Date of Award

2001

Degree Type

Thesis

Degree Name

Bachelor of Arts Honours

Faculty

Faculty of Community Services, Education and Social Sciences

First Advisor

Dr Lisbeth Pike

Abstract

It has been extensively documented that contact fathers decrease involvement with their children after divorce (Amato & Booth, 1996). Role theory purports that this pattern of father involvement after divorce is a result or contact fathers experiencing parental role ambiguity. The constraints of visitation make it difficult to maintain parental roles previously performed in the marriage (Ihinger-Tallman, Pasley & Buchler, 1993). American research has provided support for role theory: however no known equivalent research has been conducted on Australian contact fathers.
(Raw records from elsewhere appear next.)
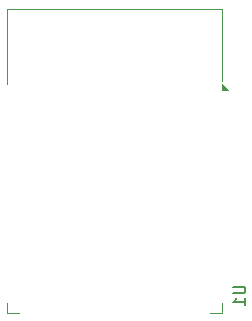
<source format=gbo>
G04 #@! TF.GenerationSoftware,KiCad,Pcbnew,9.0.4*
G04 #@! TF.CreationDate,2025-10-03T12:39:18+02:00*
G04 #@! TF.ProjectId,Mini-EMS-ESP,4d696e69-2d45-44d5-932d-4553502e6b69,rev?*
G04 #@! TF.SameCoordinates,Original*
G04 #@! TF.FileFunction,Legend,Bot*
G04 #@! TF.FilePolarity,Positive*
%FSLAX46Y46*%
G04 Gerber Fmt 4.6, Leading zero omitted, Abs format (unit mm)*
G04 Created by KiCad (PCBNEW 9.0.4) date 2025-10-03 12:39:18*
%MOMM*%
%LPD*%
G01*
G04 APERTURE LIST*
%ADD10C,0.150000*%
%ADD11C,0.120000*%
G04 APERTURE END LIST*
D10*
X127018819Y-103167095D02*
X127828342Y-103167095D01*
X127828342Y-103167095D02*
X127923580Y-103214714D01*
X127923580Y-103214714D02*
X127971200Y-103262333D01*
X127971200Y-103262333D02*
X128018819Y-103357571D01*
X128018819Y-103357571D02*
X128018819Y-103548047D01*
X128018819Y-103548047D02*
X127971200Y-103643285D01*
X127971200Y-103643285D02*
X127923580Y-103690904D01*
X127923580Y-103690904D02*
X127828342Y-103738523D01*
X127828342Y-103738523D02*
X127018819Y-103738523D01*
X128018819Y-104738523D02*
X128018819Y-104167095D01*
X128018819Y-104452809D02*
X127018819Y-104452809D01*
X127018819Y-104452809D02*
X127161676Y-104357571D01*
X127161676Y-104357571D02*
X127256914Y-104262333D01*
X127256914Y-104262333D02*
X127304533Y-104167095D01*
D11*
X107834000Y-79639000D02*
X107834000Y-86054000D01*
X107834000Y-104599000D02*
X107834000Y-105379000D01*
X107834000Y-105379000D02*
X108834000Y-105379000D01*
X126074000Y-79639000D02*
X107834000Y-79639000D01*
X126074000Y-79639000D02*
X126074000Y-85799000D01*
X126074000Y-104599000D02*
X126074000Y-105379000D01*
X126074000Y-105379000D02*
X125074000Y-105379000D01*
X126579000Y-86524000D02*
X126079000Y-86524000D01*
X126079000Y-86024000D01*
X126579000Y-86524000D01*
G36*
X126579000Y-86524000D02*
G01*
X126079000Y-86524000D01*
X126079000Y-86024000D01*
X126579000Y-86524000D01*
G37*
M02*

</source>
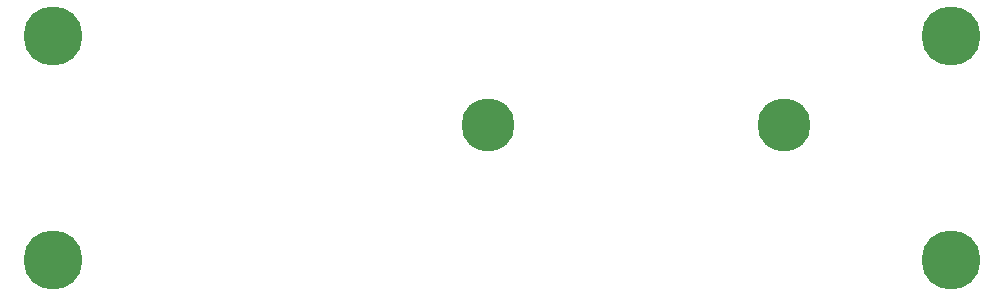
<source format=gbr>
%TF.GenerationSoftware,KiCad,Pcbnew,9.0.0*%
%TF.CreationDate,2025-05-16T15:19:14-04:00*%
%TF.ProjectId,Rear Plate,52656172-2050-46c6-9174-652e6b696361,rev?*%
%TF.SameCoordinates,Original*%
%TF.FileFunction,Soldermask,Top*%
%TF.FilePolarity,Negative*%
%FSLAX46Y46*%
G04 Gerber Fmt 4.6, Leading zero omitted, Abs format (unit mm)*
G04 Created by KiCad (PCBNEW 9.0.0) date 2025-05-16 15:19:14*
%MOMM*%
%LPD*%
G01*
G04 APERTURE LIST*
%ADD10C,5.000000*%
%ADD11C,4.500000*%
G04 APERTURE END LIST*
D10*
%TO.C,REF\u002A\u002A*%
X97728780Y-78726580D03*
X173728880Y-78726580D03*
X97728780Y-97726550D03*
X173728880Y-97726550D03*
%TD*%
D11*
%TO.C,REF\u002A\u002A*%
X134544500Y-86282010D03*
X159544450Y-86282010D03*
%TD*%
M02*

</source>
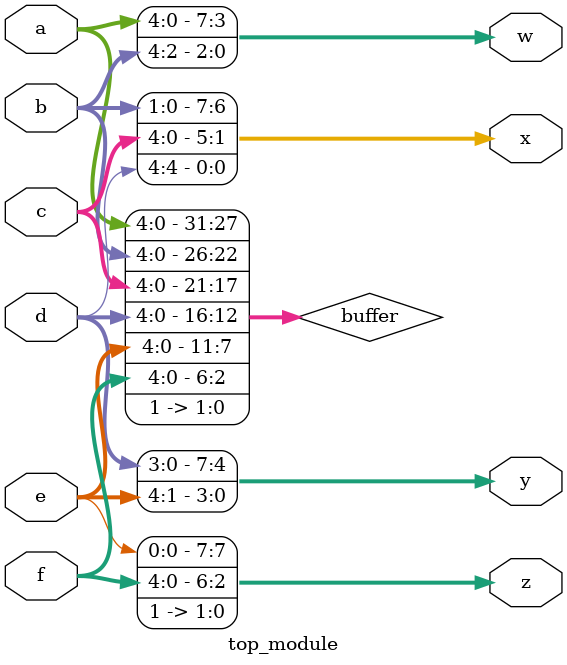
<source format=v>
module top_module (
    input [4:0] a, b, c, d, e, f,
    output [7:0] w, x, y, z );//

    // assign { ... } = { ... };
    wire [31:0] buffer = {a,b,c,d,e,f,2'b11};
 
    assign w = buffer[31:24];
    assign x = buffer[23:16];
    assign y = buffer[15:8];
    assign z = buffer[7:0];
endmodule

</source>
This study replicated Minton and Pasley's (1996) research with 46 contact and 64 married fathers. Participants completed the Self-Perceptions of the Parental Role Scale (McPhee, Benson & Bullock, 1986) and The Parental Involvement Scale (Ahrons, 1983). The results did not support the hypothesis that contact fathers would identify less with the parental role, compared to married fathers. There was evidence that contact and married fathers perceived themselves to be equally satisfied, competent, integrated and invested in the parental role. As expected, contact fathers were found to be less involved in child-related activities than married fathers. There was modest support for the basic proposition of role theory that the more a father identified with the parental role the more involved he would be with his children. Results also indicated weak, significant correlation between investment, satisfaction and competence in the parental role and involvement. Satisfaction and competence in the parental role were significant predictors of father involvement, however they accounted for little variance in father involvement. Marital status did not moderate the relationship between father parenting role identity and father involvement. Future research endeavours are suggested that explore how contact fathers maintain high identification with the parental role after divorce.